Editor’s Note: In a December 2, 2013 interview, Peter Singer joined WTOP News Time to discuss Amazon’s announcement of drone-based direct-delivery. Singer identities a number of impediments to a drone-based delivery system, the most significant of which will be FAA regulation. Should such regulation be sorted out, Singer concludes, this system could move quickly from sci-fi concept to concrete reality.
WTOP: Go into more detail, here. If Amazon could somehow pull this off, how would it work?
Peter Singer: The question is more on whether they’ll be allowed to pull it off versus the technical side. Essentially, the concept is, you know, now how you have a person deliver you a pizza or a package that we use small tiny drones hubbed out of their distribution centers to deliver lightweight packages and in large part using things like GPS to find your home.
WTOP: That’s so Harry Potter. What would the FAA need in order to do something like that?
Peter Singer: Well, therein lays the rub. The FAA connects to also questions of insurance, etc., so right now you’re not able to use drones of any size for civilian, commercial uses. There’s also limitations on where you can fly them, below what level, near airports, etc. So Congress has told the FAA, you need to figure this out by roughly 2015 and determine a series of test flights to make this happen. Now the problem is that this is a lot harder in execution and the FAA, which has spent generations literally making American airspace safe, isn’t too excited about creating such a huge change. And it’s been focused more on the airplane-sized ones rather than these teeny-tiny drones. So the Amazon announcement shows that maybe the market is more in that direction.
WTOP: Even if the FAA and some folks there think it is a good idea, the logisitics of figuring this out must be tremendous.

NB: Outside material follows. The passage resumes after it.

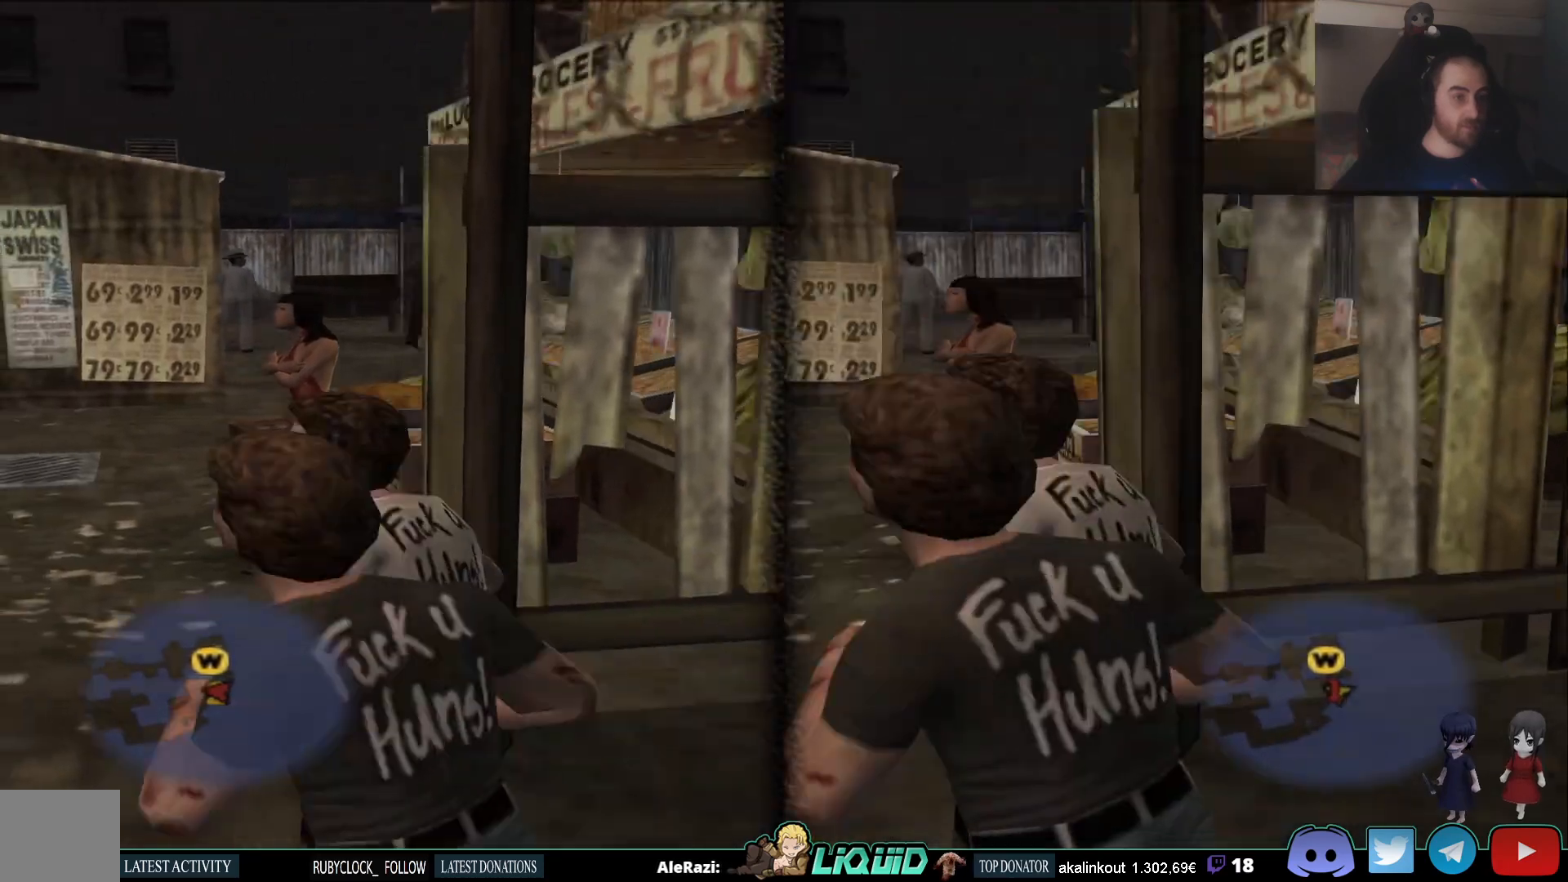
{"dt_ms": 500, "buttons": [], "left_stick": "left", "right_stick": "center", "events": []}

Peter Singer: Oh, certainly. This is a huge concept that they’re laying out there. It’s certainly ambitious – on the other hand, Amazon got its first one million dollars almost 20 years ago by convincing people that hey, this thing called the internet was going to be a big deal. So I wouldn’t count them out on that. The bottom line here is that the technology is moving at this exponential pace, so this fantasy or science-fiction concept of drones delivering things, the technology side of it may come true. What we really have to figure out is what are the rules, laws, and norms that are going to regulate this. It’s not just airspace questions: it connects on issues of law enforcement, to personal privacy, to just annoyance. You may think it’s really cool to have a copter deliver LEGOs to your house within 30 minutes. I may be living next door and be not excited about a drone buzzing across my lawn to deliver those LEGOs.